*** Block opens ***

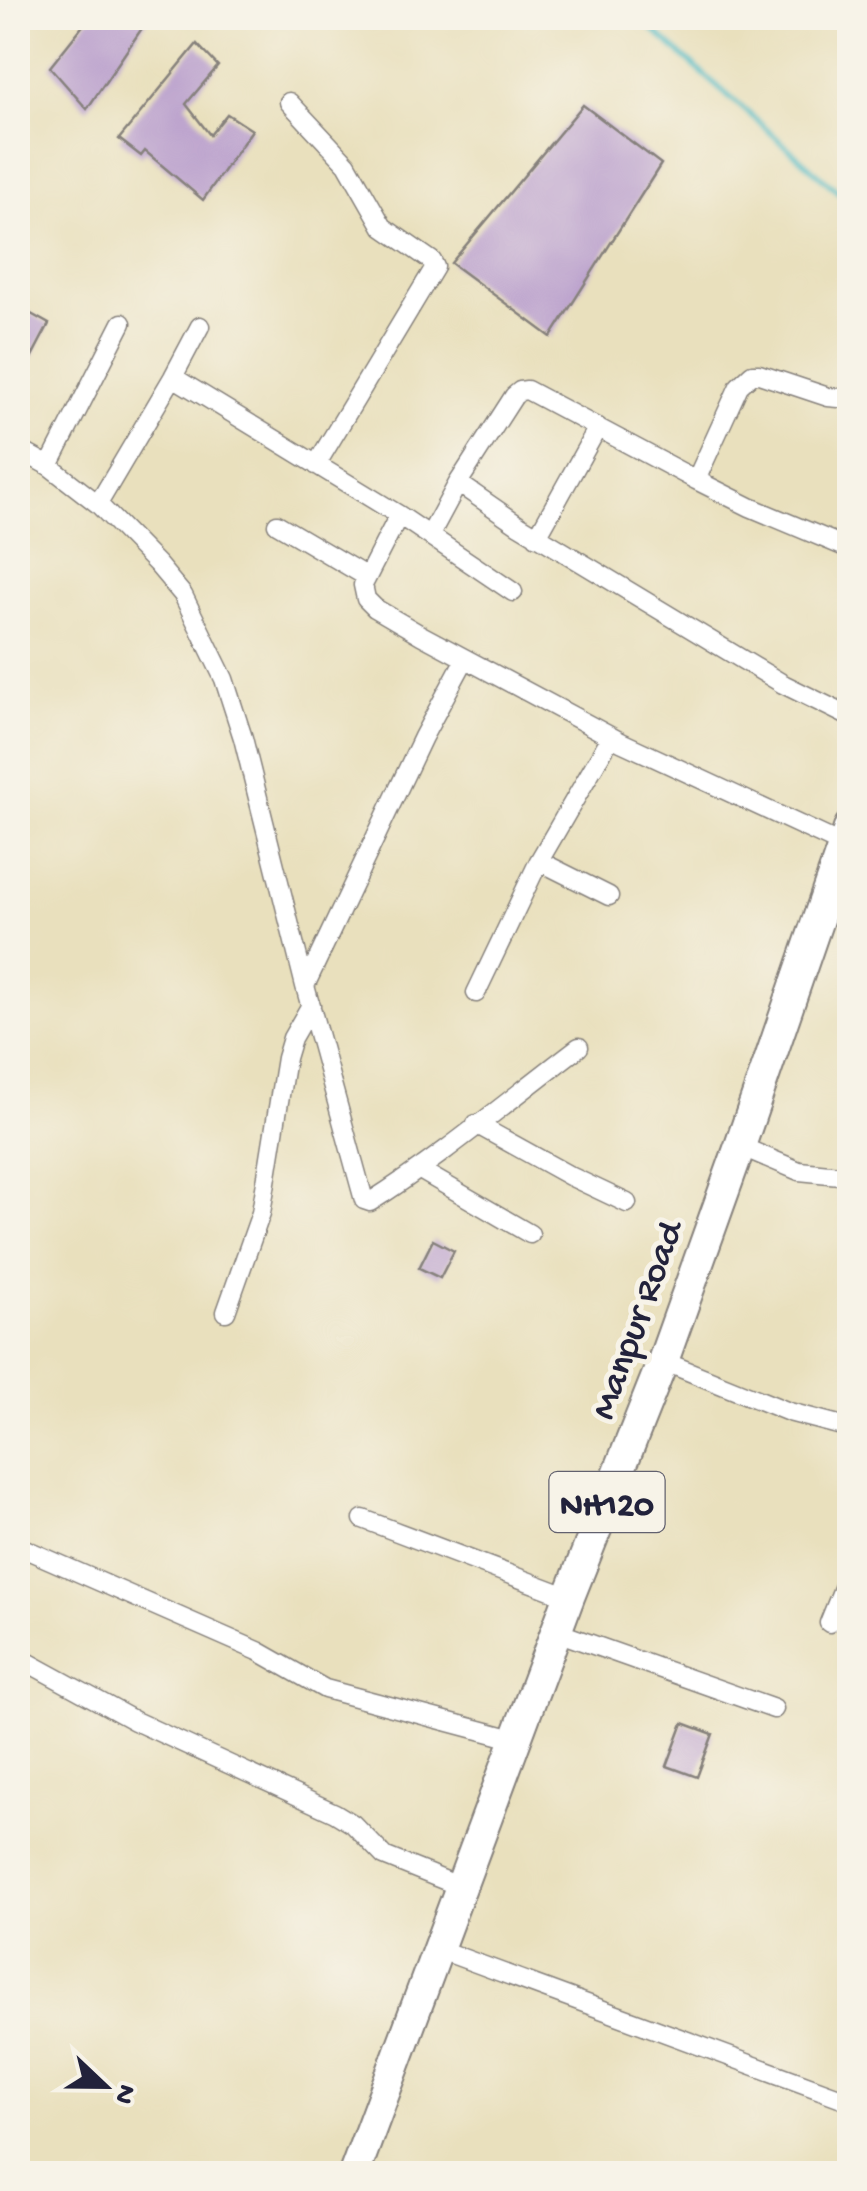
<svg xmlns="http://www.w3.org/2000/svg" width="867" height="2191" font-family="'Gochi Hand',sans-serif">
<rect width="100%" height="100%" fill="#f7f3e8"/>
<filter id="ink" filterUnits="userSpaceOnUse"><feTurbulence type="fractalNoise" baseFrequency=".01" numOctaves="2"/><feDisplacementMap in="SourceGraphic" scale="20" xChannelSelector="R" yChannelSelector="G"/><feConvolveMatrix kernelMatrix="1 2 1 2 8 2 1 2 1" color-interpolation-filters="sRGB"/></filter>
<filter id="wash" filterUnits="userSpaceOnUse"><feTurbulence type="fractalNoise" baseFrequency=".0048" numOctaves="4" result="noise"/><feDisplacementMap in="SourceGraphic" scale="40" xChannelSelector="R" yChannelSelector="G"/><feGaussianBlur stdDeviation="2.25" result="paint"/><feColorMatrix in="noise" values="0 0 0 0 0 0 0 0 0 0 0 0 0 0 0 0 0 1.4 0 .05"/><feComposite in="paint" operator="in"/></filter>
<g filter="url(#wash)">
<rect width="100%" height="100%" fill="#e9e0bd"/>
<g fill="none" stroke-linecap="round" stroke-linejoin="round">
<path stroke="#4dbbc4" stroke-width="5" d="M644 18 645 23 850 202"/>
</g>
<g id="blocks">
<path fill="#bda4ce" d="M89 18H149L87 109 50 67Z
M197 44 218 66 186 104 210 135 227 114 252 130 203 200 145 151 141 156 119 139Z
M583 105 661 164 551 337 451 263Z
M24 310 49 324 18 383V322Z
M433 1240 454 1251 440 1278 419 1268Z
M683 1723 713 1734 697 1777 667 1766Z"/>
</g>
</g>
<g filter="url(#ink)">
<use href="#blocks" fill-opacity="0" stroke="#86817c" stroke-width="2.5"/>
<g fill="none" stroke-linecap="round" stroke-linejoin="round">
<g stroke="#86817c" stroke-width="21">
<path id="minor" d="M289 102 347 164 383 227 432 261 435 267 316 465
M173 377 399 515 513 592
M18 449 49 466 98 504 157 564 183 595 224 679 243 738 305 986 364 1200 370 1202C443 1156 510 1099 579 1047
M49 466 122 323
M696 480 739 386 752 374H759L828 397 850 399
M458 483 519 525 783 684 850 717
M98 504 173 377 200 326
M399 515 363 585 366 599 375 608 421 635 621 742 843 845
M277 524 367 577
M430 535 458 483 514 396 520 391 527 390 696 480 750 507 850 549
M537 537 598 427
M539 861 609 896
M305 986 423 737 465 659
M476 993 539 861 611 737
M476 1124 570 1176 627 1203
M740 1146 799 1171 850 1176
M420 1170 530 1234
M226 1312 261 1213 286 1058 292 1038 311 1005
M663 1361 789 1412 850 1428
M363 1519 569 1597
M18 1548 25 1549 258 1651 325 1689 517 1740
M829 1623 850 1571
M557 1632 774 1709
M18 1657 135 1721 335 1813 353 1824 384 1856 461 1887
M438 1949 850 2101"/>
</g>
<g stroke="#86817c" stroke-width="34">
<path id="trunk" d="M354 2174 569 1597 663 1361 740 1146 850 826"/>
</g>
<use href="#minor" stroke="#fff" stroke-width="18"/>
<use href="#trunk" stroke="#fff" stroke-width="30"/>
</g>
</g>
<g text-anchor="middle" stroke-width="10" stroke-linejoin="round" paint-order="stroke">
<rect fill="#f7f3e8" stroke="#62616f" stroke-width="2.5" x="549.5" y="1472" width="115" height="60" rx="8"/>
<g font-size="35" font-weight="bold" fill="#22223b">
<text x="607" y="1514">NH120</text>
</g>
<g font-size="38" fill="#22223b" stroke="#f7f3e8">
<text transform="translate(634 1319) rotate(-70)" y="13">Manpur Road</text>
</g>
</g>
<rect width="867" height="2191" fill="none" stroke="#f7f3e8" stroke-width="60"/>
<g transform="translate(105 2086) rotate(112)" stroke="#f7f3e8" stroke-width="8" paint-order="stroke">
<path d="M0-8L18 38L0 25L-18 38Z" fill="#22223b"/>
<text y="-15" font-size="28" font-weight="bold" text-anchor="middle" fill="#22223b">N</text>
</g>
</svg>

*** Block closes ***

Whatever else the listing above holds, retype exactly only the lines from the one containing "M197 44 218" to the one containing "M476 993 539 861 611 737", both ends kept.

M197 44 218 66 186 104 210 135 227 114 252 130 203 200 145 151 141 156 119 139Z
M583 105 661 164 551 337 451 263Z
M24 310 49 324 18 383V322Z
M433 1240 454 1251 440 1278 419 1268Z
M683 1723 713 1734 697 1777 667 1766Z"/>
</g>
</g>
<g filter="url(#ink)">
<use href="#blocks" fill-opacity="0" stroke="#86817c" stroke-width="2.5"/>
<g fill="none" stroke-linecap="round" stroke-linejoin="round">
<g stroke="#86817c" stroke-width="21">
<path id="minor" d="M289 102 347 164 383 227 432 261 435 267 316 465
M173 377 399 515 513 592
M18 449 49 466 98 504 157 564 183 595 224 679 243 738 305 986 364 1200 370 1202C443 1156 510 1099 579 1047
M49 466 122 323
M696 480 739 386 752 374H759L828 397 850 399
M458 483 519 525 783 684 850 717
M98 504 173 377 200 326
M399 515 363 585 366 599 375 608 421 635 621 742 843 845
M277 524 367 577
M430 535 458 483 514 396 520 391 527 390 696 480 750 507 850 549
M537 537 598 427
M539 861 609 896
M305 986 423 737 465 659
M476 993 539 861 611 737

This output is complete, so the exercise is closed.